++++ Records supplied

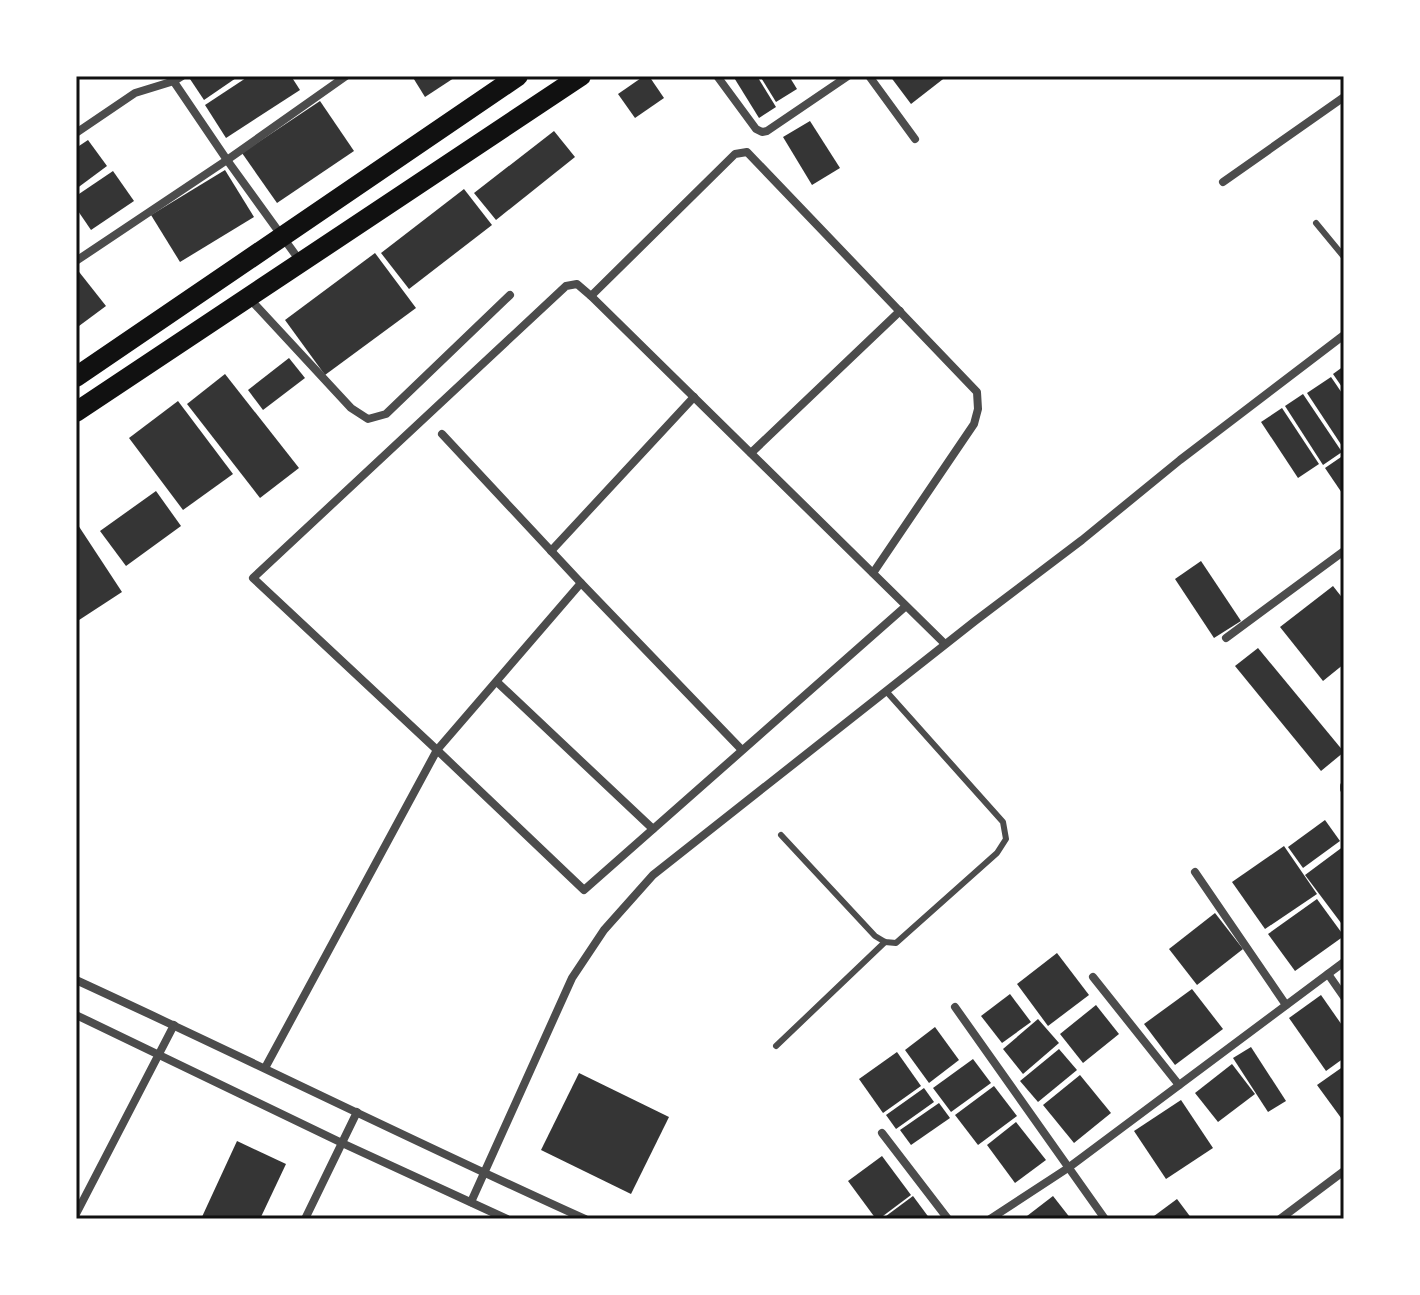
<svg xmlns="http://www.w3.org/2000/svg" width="1420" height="1295" viewBox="0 0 1420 1295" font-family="Manrope,sans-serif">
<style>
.building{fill:#353535}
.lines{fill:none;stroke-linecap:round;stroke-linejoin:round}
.service{stroke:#4c4c4c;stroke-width:6}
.minor{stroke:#4c4c4c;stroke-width:8}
.primary{stroke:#111;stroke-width:20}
.neatline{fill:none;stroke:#111;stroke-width:3}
</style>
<rect width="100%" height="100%" fill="#fff"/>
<!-- building -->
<g class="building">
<polygon points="196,76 239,76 204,100 190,79"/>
<polygon points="249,76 291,76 300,90 226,138 205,105"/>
<polygon points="412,76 457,76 425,97"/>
<polygon points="644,76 649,76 664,98 635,118 618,94"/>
<polygon points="733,76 757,76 776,107 759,118"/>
<polygon points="760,76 789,76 797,89 776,102"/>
<polygon points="890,76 947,76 911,104"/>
<polygon points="320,101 354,151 277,203 242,153"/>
<polygon points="810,121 840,168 812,185 783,137"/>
<polygon points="554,131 575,157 496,220 474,193"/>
<polygon points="88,140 107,166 76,189 76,148"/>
<polygon points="225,170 254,217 180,262 151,215"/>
<polygon points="113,171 134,201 91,230 76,208 76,196"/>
<polygon points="464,189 492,225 409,289 381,253"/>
<polygon points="375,253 416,308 325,375 285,320"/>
<polygon points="76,268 106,306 79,326 76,323"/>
<polygon points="289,358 305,378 263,410 248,390"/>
<polygon points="1344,366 1344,390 1333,374"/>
<polygon points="225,374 299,468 260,498 187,404"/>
<polygon points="1331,377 1344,396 1344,449 1307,393"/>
<polygon points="1303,394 1342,452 1323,465 1285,406"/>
<polygon points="178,401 233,474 183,510 129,438"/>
<polygon points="1282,408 1319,464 1298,478 1261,422"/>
<polygon points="1344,455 1344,496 1325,468"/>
<polygon points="156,491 181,526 126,566 100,531"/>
<polygon points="76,522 122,592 76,622"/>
<polygon points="1201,561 1241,621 1214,638 1175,579"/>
<polygon points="1333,586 1344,600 1344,664 1323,681 1280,627"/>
<polygon points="1258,648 1344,752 1321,771 1235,666"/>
<polygon points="1325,820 1340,841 1303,868 1288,847"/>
<polygon points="1284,846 1317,894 1265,929 1232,882"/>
<polygon points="1344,846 1344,927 1305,875"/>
<polygon points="1317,899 1344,936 1295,971 1268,934"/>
<polygon points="1215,913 1243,949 1197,985 1169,949"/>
<polygon points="1057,953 1089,995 1048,1026 1017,984"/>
<polygon points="1192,989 1223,1029 1175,1065 1144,1024"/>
<polygon points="1010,994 1031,1022 1002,1043 981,1016"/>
<polygon points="1321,995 1344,1028 1344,1058 1326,1071 1289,1018"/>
<polygon points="1096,1005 1119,1034 1083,1063 1060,1034"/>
<polygon points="1038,1019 1059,1043 1023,1074 1003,1049"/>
<polygon points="935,1027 959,1060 929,1083 905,1050"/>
<polygon points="1251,1047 1286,1101 1268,1112 1233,1058"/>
<polygon points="1059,1049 1077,1070 1038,1102 1020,1081"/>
<polygon points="897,1052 921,1086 883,1113 859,1079"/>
<polygon points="973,1059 991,1083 951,1112 933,1088"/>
<polygon points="1232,1064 1255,1094 1218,1122 1195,1093"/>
<polygon points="1344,1066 1344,1122 1317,1085"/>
<polygon points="579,1073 669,1117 631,1194 541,1150"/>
<polygon points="1080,1075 1111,1113 1074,1143 1043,1105"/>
<polygon points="994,1086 1017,1116 978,1145 955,1115"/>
<polygon points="924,1088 934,1102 896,1129 886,1115"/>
<polygon points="1181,1100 1213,1148 1166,1179 1134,1131"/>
<polygon points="939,1103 950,1118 911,1145 900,1130"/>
<polygon points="1016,1122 1046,1160 1015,1183 987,1145"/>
<polygon points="237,1141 286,1164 260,1219 201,1219"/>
<polygon points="882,1156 911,1195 879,1219 876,1219 848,1181"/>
<polygon points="913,1196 930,1219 882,1219"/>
<polygon points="1053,1196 1071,1219 1030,1219 1027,1216"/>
<polygon points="1177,1199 1192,1219 1150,1219"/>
</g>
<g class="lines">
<!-- service -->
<g class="service">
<polyline points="1316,223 1344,257"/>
<polyline points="781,835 875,936 885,942 896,943 997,853 1006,839 1003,822 886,691"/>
<polyline points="776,1046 885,942"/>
</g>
<!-- minor -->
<g class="minor">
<polyline points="170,76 227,160 300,261"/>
<polyline points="717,76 756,129 762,132 767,131 848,76"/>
<polyline points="869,76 915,139"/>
<polyline points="76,133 135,93 174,81 182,76"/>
<polyline points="1223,182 1344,97"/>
<polyline points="76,261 227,160 346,76"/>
<polyline points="591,296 735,154 747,152 977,392 978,409 974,424 873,573"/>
<polyline points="248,297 351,408 368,419 386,414 510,295"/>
<polyline points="442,434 581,583 741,749"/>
<polyline points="751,453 900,311"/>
<polyline points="551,551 694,397"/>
<polyline points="906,606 584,890 437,750 253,578 566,286 577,284 591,296 945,644"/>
<polyline points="1226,638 1344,551"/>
<polyline points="497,682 653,829"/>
<polyline points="1344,786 1344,789"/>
<polyline points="1195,872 1286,1005"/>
<polyline points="1328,974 1344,997"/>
<polyline points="1093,977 1179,1085"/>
<path d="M76 980C246 1058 414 1142 585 1219"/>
<polyline points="955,1007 1105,1219"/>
<polyline points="76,1015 342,1143 507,1219"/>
<polyline points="265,1068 437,750 581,583"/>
<polyline points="882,1133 948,1219"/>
<polyline points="471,1202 572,978 604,930 653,875 975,621 1082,540 1180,460 1344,335"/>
<polyline points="76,1214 174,1025"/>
<polyline points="305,1219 357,1112"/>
<polyline points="990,1219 1068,1168 1344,962"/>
<polyline points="1280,1219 1344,1171"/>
</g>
<!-- primary -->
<g class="primary">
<polyline points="76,377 518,76"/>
<polyline points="76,412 581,76"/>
</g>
</g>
<!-- border -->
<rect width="1420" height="1295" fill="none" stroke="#ffffff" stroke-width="156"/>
<rect x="78" y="78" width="1264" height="1139" class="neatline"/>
</svg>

++++++++

A faithful copy of all the records is required, with the pictures left out.

Answer to the exercise.
<svg xmlns="http://www.w3.org/2000/svg" width="1420" height="1295" viewBox="0 0 1420 1295" font-family="Manrope,sans-serif">
<style>
.building{fill:#353535}
.lines{fill:none;stroke-linecap:round;stroke-linejoin:round}
.service{stroke:#4c4c4c;stroke-width:6}
.minor{stroke:#4c4c4c;stroke-width:8}
.primary{stroke:#111;stroke-width:20}
.neatline{fill:none;stroke:#111;stroke-width:3}
</style>
<rect width="100%" height="100%" fill="#fff"/>
<!-- building -->
<g class="building">
<polygon points="196,76 239,76 204,100 190,79"/>
<polygon points="249,76 291,76 300,90 226,138 205,105"/>
<polygon points="412,76 457,76 425,97"/>
<polygon points="644,76 649,76 664,98 635,118 618,94"/>
<polygon points="733,76 757,76 776,107 759,118"/>
<polygon points="760,76 789,76 797,89 776,102"/>
<polygon points="890,76 947,76 911,104"/>
<polygon points="320,101 354,151 277,203 242,153"/>
<polygon points="810,121 840,168 812,185 783,137"/>
<polygon points="554,131 575,157 496,220 474,193"/>
<polygon points="88,140 107,166 76,189 76,148"/>
<polygon points="225,170 254,217 180,262 151,215"/>
<polygon points="113,171 134,201 91,230 76,208 76,196"/>
<polygon points="464,189 492,225 409,289 381,253"/>
<polygon points="375,253 416,308 325,375 285,320"/>
<polygon points="76,268 106,306 79,326 76,323"/>
<polygon points="289,358 305,378 263,410 248,390"/>
<polygon points="1344,366 1344,390 1333,374"/>
<polygon points="225,374 299,468 260,498 187,404"/>
<polygon points="1331,377 1344,396 1344,449 1307,393"/>
<polygon points="1303,394 1342,452 1323,465 1285,406"/>
<polygon points="178,401 233,474 183,510 129,438"/>
<polygon points="1282,408 1319,464 1298,478 1261,422"/>
<polygon points="1344,455 1344,496 1325,468"/>
<polygon points="156,491 181,526 126,566 100,531"/>
<polygon points="76,522 122,592 76,622"/>
<polygon points="1201,561 1241,621 1214,638 1175,579"/>
<polygon points="1333,586 1344,600 1344,664 1323,681 1280,627"/>
<polygon points="1258,648 1344,752 1321,771 1235,666"/>
<polygon points="1325,820 1340,841 1303,868 1288,847"/>
<polygon points="1284,846 1317,894 1265,929 1232,882"/>
<polygon points="1344,846 1344,927 1305,875"/>
<polygon points="1317,899 1344,936 1295,971 1268,934"/>
<polygon points="1215,913 1243,949 1197,985 1169,949"/>
<polygon points="1057,953 1089,995 1048,1026 1017,984"/>
<polygon points="1192,989 1223,1029 1175,1065 1144,1024"/>
<polygon points="1010,994 1031,1022 1002,1043 981,1016"/>
<polygon points="1321,995 1344,1028 1344,1058 1326,1071 1289,1018"/>
<polygon points="1096,1005 1119,1034 1083,1063 1060,1034"/>
<polygon points="1038,1019 1059,1043 1023,1074 1003,1049"/>
<polygon points="935,1027 959,1060 929,1083 905,1050"/>
<polygon points="1251,1047 1286,1101 1268,1112 1233,1058"/>
<polygon points="1059,1049 1077,1070 1038,1102 1020,1081"/>
<polygon points="897,1052 921,1086 883,1113 859,1079"/>
<polygon points="973,1059 991,1083 951,1112 933,1088"/>
<polygon points="1232,1064 1255,1094 1218,1122 1195,1093"/>
<polygon points="1344,1066 1344,1122 1317,1085"/>
<polygon points="579,1073 669,1117 631,1194 541,1150"/>
<polygon points="1080,1075 1111,1113 1074,1143 1043,1105"/>
<polygon points="994,1086 1017,1116 978,1145 955,1115"/>
<polygon points="924,1088 934,1102 896,1129 886,1115"/>
<polygon points="1181,1100 1213,1148 1166,1179 1134,1131"/>
<polygon points="939,1103 950,1118 911,1145 900,1130"/>
<polygon points="1016,1122 1046,1160 1015,1183 987,1145"/>
<polygon points="237,1141 286,1164 260,1219 201,1219"/>
<polygon points="882,1156 911,1195 879,1219 876,1219 848,1181"/>
<polygon points="913,1196 930,1219 882,1219"/>
<polygon points="1053,1196 1071,1219 1030,1219 1027,1216"/>
<polygon points="1177,1199 1192,1219 1150,1219"/>
</g>
<g class="lines">
<!-- service -->
<g class="service">
<polyline points="1316,223 1344,257"/>
<polyline points="781,835 875,936 885,942 896,943 997,853 1006,839 1003,822 886,691"/>
<polyline points="776,1046 885,942"/>
</g>
<!-- minor -->
<g class="minor">
<polyline points="170,76 227,160 300,261"/>
<polyline points="717,76 756,129 762,132 767,131 848,76"/>
<polyline points="869,76 915,139"/>
<polyline points="76,133 135,93 174,81 182,76"/>
<polyline points="1223,182 1344,97"/>
<polyline points="76,261 227,160 346,76"/>
<polyline points="591,296 735,154 747,152 977,392 978,409 974,424 873,573"/>
<polyline points="248,297 351,408 368,419 386,414 510,295"/>
<polyline points="442,434 581,583 741,749"/>
<polyline points="751,453 900,311"/>
<polyline points="551,551 694,397"/>
<polyline points="906,606 584,890 437,750 253,578 566,286 577,284 591,296 945,644"/>
<polyline points="1226,638 1344,551"/>
<polyline points="497,682 653,829"/>
<polyline points="1344,786 1344,789"/>
<polyline points="1195,872 1286,1005"/>
<polyline points="1328,974 1344,997"/>
<polyline points="1093,977 1179,1085"/>
<path d="M76 980C246 1058 414 1142 585 1219"/>
<polyline points="955,1007 1105,1219"/>
<polyline points="76,1015 342,1143 507,1219"/>
<polyline points="265,1068 437,750 581,583"/>
<polyline points="882,1133 948,1219"/>
<polyline points="471,1202 572,978 604,930 653,875 975,621 1082,540 1180,460 1344,335"/>
<polyline points="76,1214 174,1025"/>
<polyline points="305,1219 357,1112"/>
<polyline points="990,1219 1068,1168 1344,962"/>
<polyline points="1280,1219 1344,1171"/>
</g>
<!-- primary -->
<g class="primary">
<polyline points="76,377 518,76"/>
<polyline points="76,412 581,76"/>
</g>
</g>
<!-- border -->
<rect width="1420" height="1295" fill="none" stroke="#ffffff" stroke-width="156"/>
<rect x="78" y="78" width="1264" height="1139" class="neatline"/>
</svg>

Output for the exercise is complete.